Hard fouls in today’s NBA landscape are nothing compared to what they looked like in the ’80s. During that era, the NBA was a much different game — both in pace and physicality. Among the most forceful teams in the league were the Bad Boys of Detroit and the mighty Celtics. The latter, during the 1984 NBA Finals against the Los Angeles Lakers, saw its physical nature largely defined by one signature blow. That blow came from Hall or Famer, Kevin McHale.
During said series in Game 3, trailing the Lakers 2-1, the Celtics needed a spark. And although it could have come in just about any form, a forceful overture was most necessary. So, during a Kurt Rambis drive and subsequent dunk attempt, McHale landed a foul that registers as one of the most vicious in league history. Rambis and his teammates were enraged, inciting a brawl between the rival teams.
The blow to Rambis wasn’t just a brute act; it was a psychological one.
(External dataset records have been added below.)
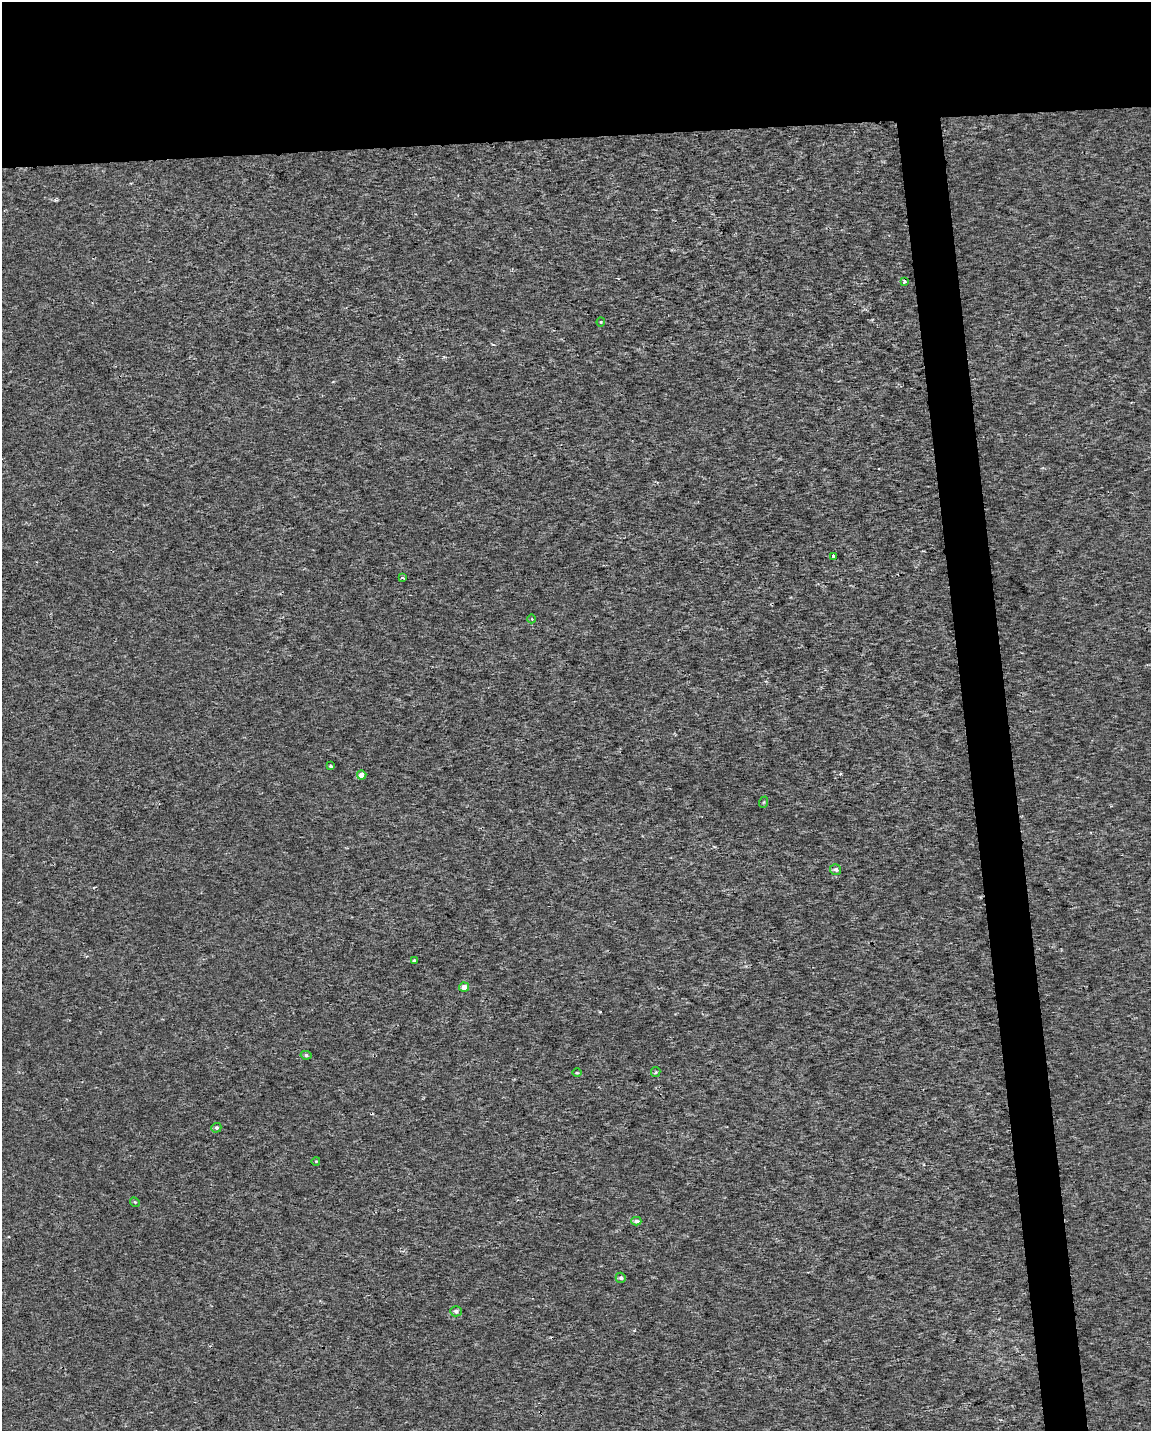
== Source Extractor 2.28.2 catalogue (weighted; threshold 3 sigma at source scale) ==
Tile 2 of 4 x 3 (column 2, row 1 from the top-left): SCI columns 1150-2298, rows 2910-4338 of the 4595 x 4347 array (HDU 1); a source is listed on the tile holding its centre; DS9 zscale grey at full resolution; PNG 1153 x 1433 px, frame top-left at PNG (2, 2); each listed source drawn as its Kron ellipse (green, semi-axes under 4 px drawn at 4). Shown black and unused: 13% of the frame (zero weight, under 2 of 3 exposures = <1% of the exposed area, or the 3 px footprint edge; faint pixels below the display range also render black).
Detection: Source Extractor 2.28.2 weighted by HDU 2 'WHT'; one run over the whole footprint, this tile lists its part. Background 5.72e-04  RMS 0.0029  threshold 0.013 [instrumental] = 3 sigma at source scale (4.5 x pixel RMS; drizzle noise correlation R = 1.50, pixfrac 1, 0.0396/0.0396 arcsec/px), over >= 5 px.
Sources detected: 20; all 20 listed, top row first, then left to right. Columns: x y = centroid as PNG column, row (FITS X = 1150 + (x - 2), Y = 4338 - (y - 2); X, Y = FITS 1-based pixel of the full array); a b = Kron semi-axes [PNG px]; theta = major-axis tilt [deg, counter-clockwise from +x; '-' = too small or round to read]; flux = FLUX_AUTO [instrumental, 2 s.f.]
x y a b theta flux
904 282 3 3 - 2.1
601 322 4 4 - 0.29
833 556 4 3 - 2.2
402 578 3 3 - 0.86
532 619 4 3 - 0.24
331 766 3 3 - 0.73
362 775 5 4 - 2.3
764 802 6 3 71 0.29
836 869 5 5 - 0.72
414 961 4 3 - 0.41
464 987 5 4 - 2.1
306 1055 5 4 - 0.56
656 1072 5 4 - 0.35
577 1073 5 3 - 0.3
216 1128 5 4 - 0.6
316 1161 4 3 - 0.22
135 1202 5 4 - 0.35
636 1221 5 4 - 0.87
621 1278 5 5 - 0.73
456 1311 5 5 - 0.86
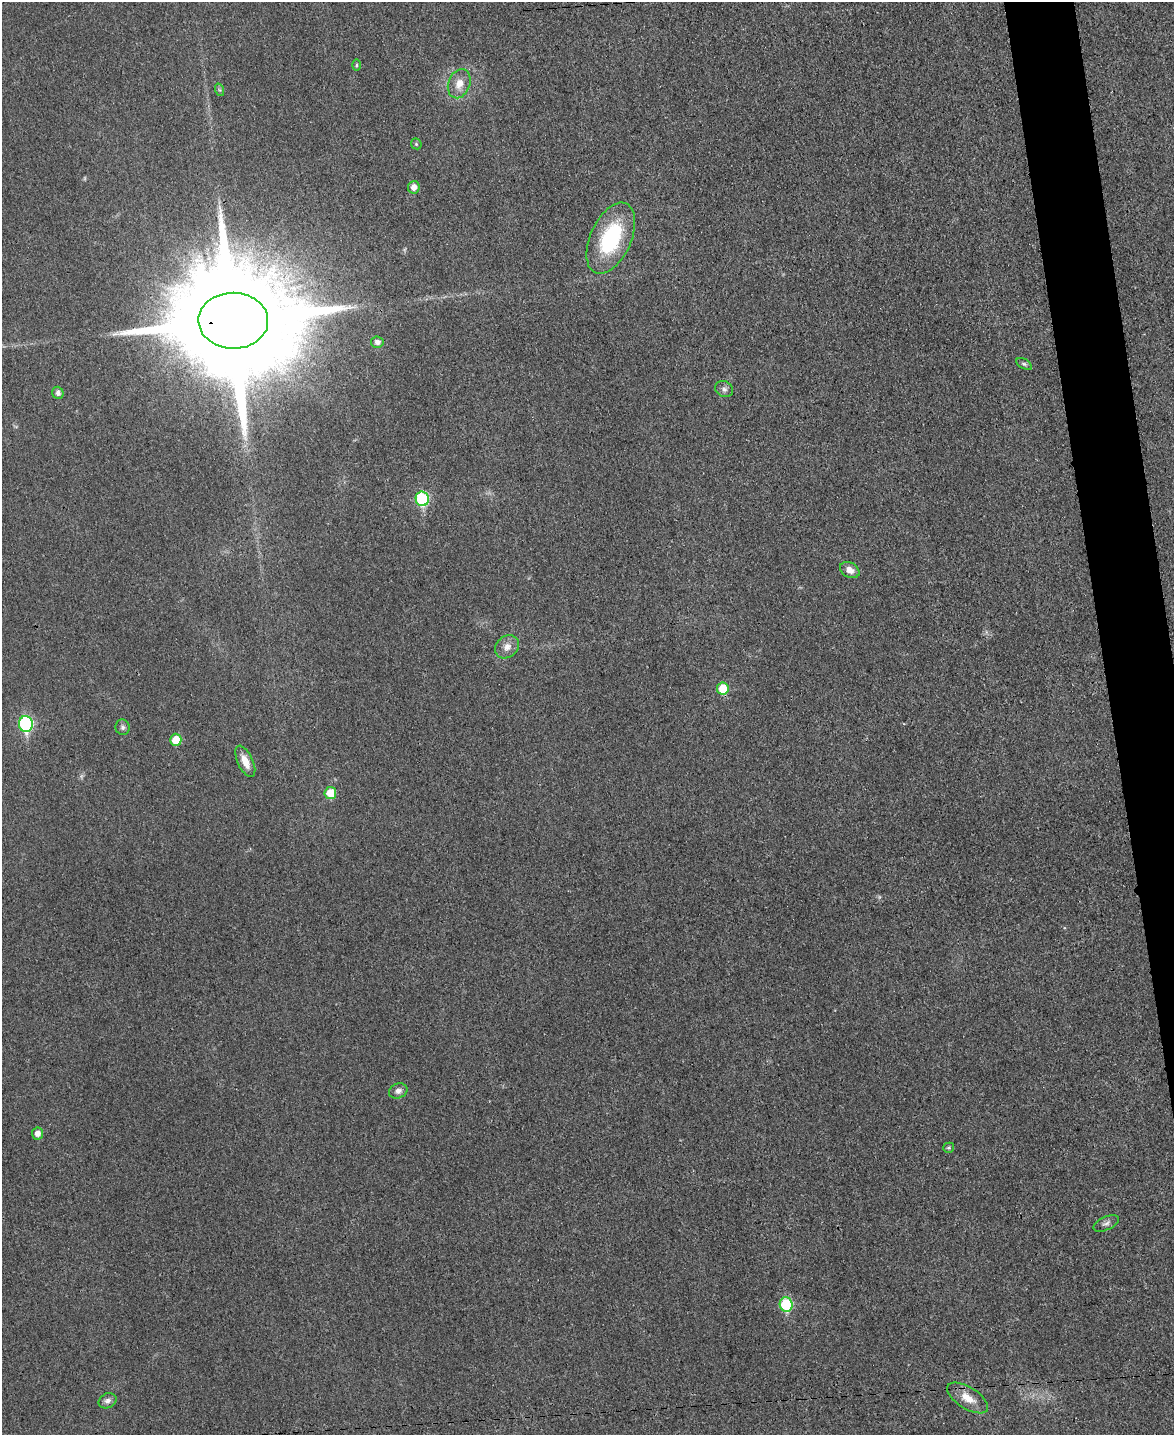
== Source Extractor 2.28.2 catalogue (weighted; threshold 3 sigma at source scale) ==
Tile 6 of 4 x 3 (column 2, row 2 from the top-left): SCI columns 1187-2358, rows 1686-3118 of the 4714 x 4696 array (HDU 1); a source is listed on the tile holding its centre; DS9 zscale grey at full resolution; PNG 1176 x 1437 px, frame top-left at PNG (2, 2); each listed source drawn as its Kron ellipse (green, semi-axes under 4 px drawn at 4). Shown black and unused: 4% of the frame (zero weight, under 3 of 4 exposures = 2% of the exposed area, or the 3 px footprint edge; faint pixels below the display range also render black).
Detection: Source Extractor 2.28.2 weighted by HDU 2 'WHT'; one run over the whole footprint, this tile lists its part. Background 0.0269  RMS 0.0049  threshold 0.0222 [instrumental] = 3 sigma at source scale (4.5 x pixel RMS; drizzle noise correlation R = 1.50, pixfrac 1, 0.05/0.05 arcsec/px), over >= 5 px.
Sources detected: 28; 1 too faint to see at this stretch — neither listed nor drawn; the other 27 listed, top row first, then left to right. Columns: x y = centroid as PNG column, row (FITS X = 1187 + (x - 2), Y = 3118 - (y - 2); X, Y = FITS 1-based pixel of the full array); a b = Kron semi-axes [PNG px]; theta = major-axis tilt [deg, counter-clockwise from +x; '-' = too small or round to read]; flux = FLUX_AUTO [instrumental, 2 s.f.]
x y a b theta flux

Several members of that Lakers team would later credit that hard foul as a critical turning point in the series. They would become fixated on retaliation and less concerned with what put them up two games to one in the series leading up to that defining moment. The Celtics, of course, would go on to win the 1984 NBA championship. McHale was deemed the catalyst to that triumph.
As one part of Nike’s expansive Art of a Champion collection, the Converse Fastbreak Hi “No Easy Buckets” honors McHale’s series shifting play. Look for the release on May 17 at Nike SNKRS and select retailers.